## Exercise
Without pictures, repeat the lines of the entries from the one containing "has been carefully designed to provide" through the last, both ends included, and nothing else.

★ ★ ★ ★ ★

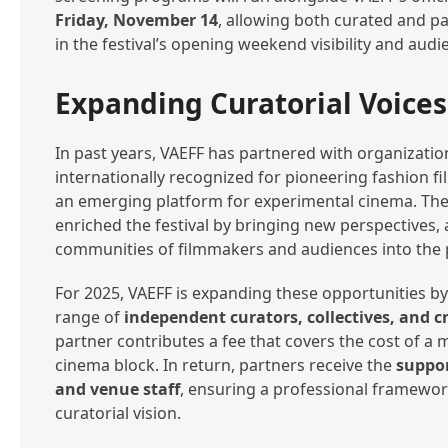
Friday, November 14
, allowing both curated and pa
in the festival’s opening weekend visibility and aud
Expanding Curatorial Voices
In past years, VAEFF has partnered with organizati
internationally recognized for pioneering fashion f
an emerging platform for experimental cinema. The
enriched the festival by bringing new perspectives, a
communities of filmmakers and audiences into the
For 2025, VAEFF is expanding these opportunities 
range of
independent curators, collectives, and c
partner contributes a fee that covers the cost of 
cinema block. In return, partners receive the
suppor
and venue staff
, ensuring a professional framework
curatorial vision.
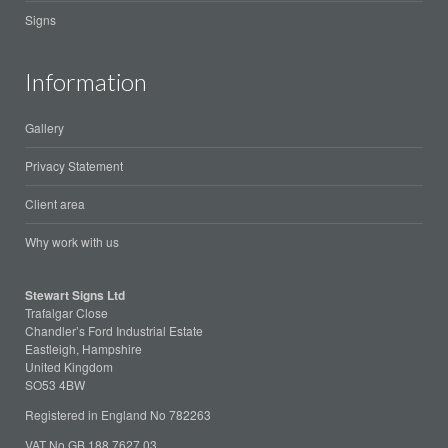
Signs
Information
Gallery
Privacy Statement
Client area
Why work with us
Stewart Signs Ltd
Trafalgar Close
Chandler’s Ford Industrial Estate
Eastleigh, Hampshire
United Kingdom
SO53 4BW
Registered in England No 782263
VAT No GB 188 7627 03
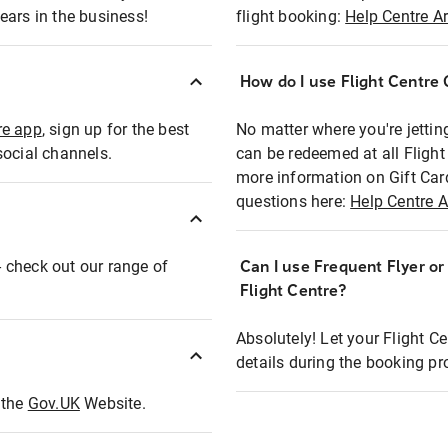
ears in the business!
flight booking:
Help Centre Ar
How do I use Flight Centre G
re app
, sign up for the best
No matter where you're jettin
social channels.
can be redeemed at all Flight
more information on Gift Car
questions here:
Help Centre A
 - check out our range of
Can I use Frequent Flyer o
Flight Centre?
Absolutely! Let your Flight C
details during the booking pr
t the
Gov.UK
Website.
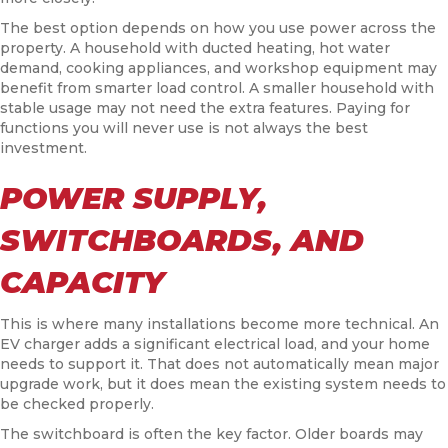
The best option depends on how you use power across the
property. A household with ducted heating, hot water
demand, cooking appliances, and workshop equipment may
benefit from smarter load control. A smaller household with
stable usage may not need the extra features. Paying for
functions you will never use is not always the best
investment.
POWER SUPPLY,
SWITCHBOARDS, AND
CAPACITY
This is where many installations become more technical. An
EV charger adds a significant electrical load, and your home
needs to support it. That does not automatically mean major
upgrade work, but it does mean the existing system needs to
be checked properly.
The switchboard is often the key factor. Older boards may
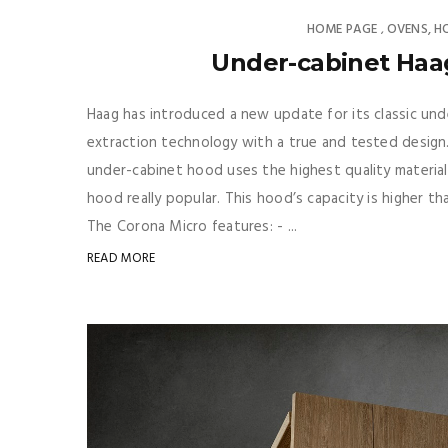
HOME PAGE
OVENS, H
,
Under-cabinet Haa
Haag has introduced a new update for its classic u
extraction technology with a true and tested design. 
under-cabinet hood uses the highest quality materials
hood really popular. This hood’s capacity is higher t
The Corona Micro features: - ...
READ MORE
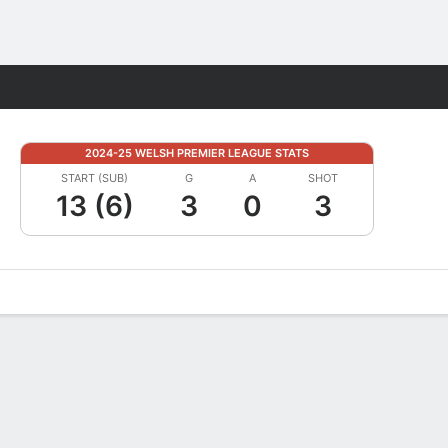
Fantasy
2024-25 WELSH PREMIER LEAGUE STATS
START (SUB)
G
A
SHOT
13 (6)
3
0
3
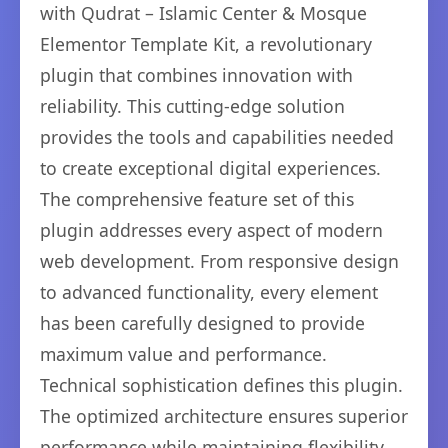
with Qudrat – Islamic Center & Mosque
Elementor Template Kit, a revolutionary
plugin that combines innovation with
reliability. This cutting-edge solution
provides the tools and capabilities needed
to create exceptional digital experiences.
The comprehensive feature set of this
plugin addresses every aspect of modern
web development. From responsive design
to advanced functionality, every element
has been carefully designed to provide
maximum value and performance.
Technical sophistication defines this plugin.
The optimized architecture ensures superior
performance while maintaining flexibility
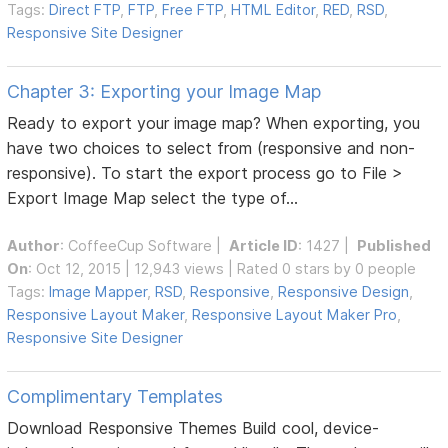
Tags:
Direct FTP
,
FTP
,
Free FTP
,
HTML Editor
,
RED
,
RSD
,
Responsive Site Designer
Chapter 3: Exporting your Image Map
Ready to export your image map? When exporting, you
have two choices to select from (responsive and non-
responsive). To start the export process go to File >
Export Image Map select the type of...
Author
:
CoffeeCup Software
|
Article ID
: 1427 |
Published
On
: Oct 12, 2015 | 12,943 views | Rated 0 stars by 0 people
Tags:
Image Mapper
,
RSD
,
Responsive
,
Responsive Design
,
Responsive Layout Maker
,
Responsive Layout Maker Pro
,
Responsive Site Designer
Complimentary Templates
Download Responsive Themes Build cool, device-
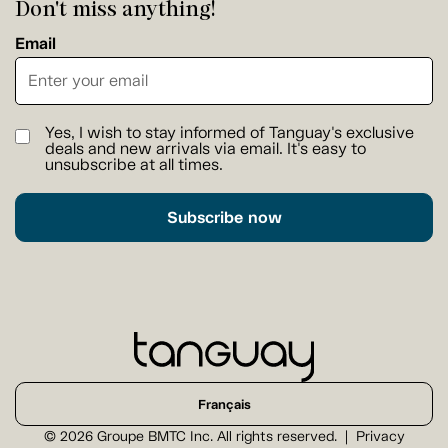
Don't miss anything!
Email
Yes, I wish to stay informed of Tanguay's exclusive
deals and new arrivals via email. It's easy to
unsubscribe at all times.
Subscribe now
Français
© 2026 Groupe BMTC Inc. All rights reserved.
Privacy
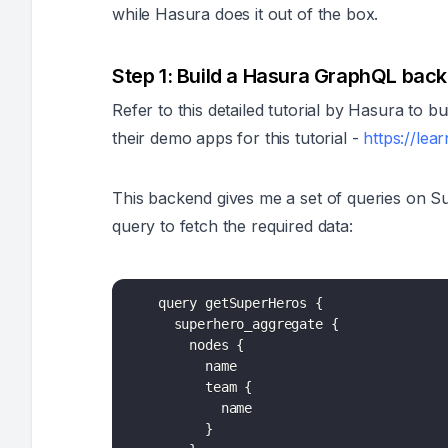
while Hasura does it out of the box.
Step 1: Build a Hasura GraphQL bac
Refer to this detailed tutorial by Hasura to
their demo apps for this tutorial -
https://le
This backend gives me a set of queries on Su
query to fetch the required data:
    query getSuperHeros 
{
      superhero_aggregate 
{
        nodes 
{
          name

          team 
{
            name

★ ★ ★ ★ ★

## Exercise response
has been carefully designed to provide
maximum value and performance.
Technical sophistication defines this plugin.
The optimized architecture ensures superior
performance while maintaining flexibility
Tags:
Direct FTP
,
FTP
,
Free FTP
,
HTML Editor
,
RED
,
RSD
,
Responsive Site Designer
Chapter 3: Exporting your Image Map
Ready to export your image map? When exporting, you
have two choices to select from (responsive and non-
responsive). To start the export process go to File >
Export Image Map select the type of...
Author
:
CoffeeCup Software
|
Article ID
: 1427 |
Published
On
: Oct 12, 2015 | 12,943 views | Rated 0 stars by 0 people
Tags:
Image Mapper
,
RSD
,
Responsive
,
Responsive Design
,
Responsive Layout Maker
,
Responsive Layout Maker Pro
,
Responsive Site Designer
Complimentary Templates
Download Responsive Themes Build cool, device-
Don't miss anything!
Email
Yes, I wish to stay informed of Tanguay's exclusive
deals and new arrivals via email. It's easy to
unsubscribe at all times.
Subscribe now
Français
© 2026 Groupe BMTC Inc. All rights reserved.
Privacy
while Hasura does it out of the box.
Step 1: Build a Hasura GraphQL bac
Refer to this detailed tutorial by Hasura to
their demo apps for this tutorial -
https://le
This backend gives me a set of queries on Su
query to fetch the required data:
    query getSuperHeros 
{
      superhero_aggregate 
{
        nodes 
{
          name

          team 
{
            name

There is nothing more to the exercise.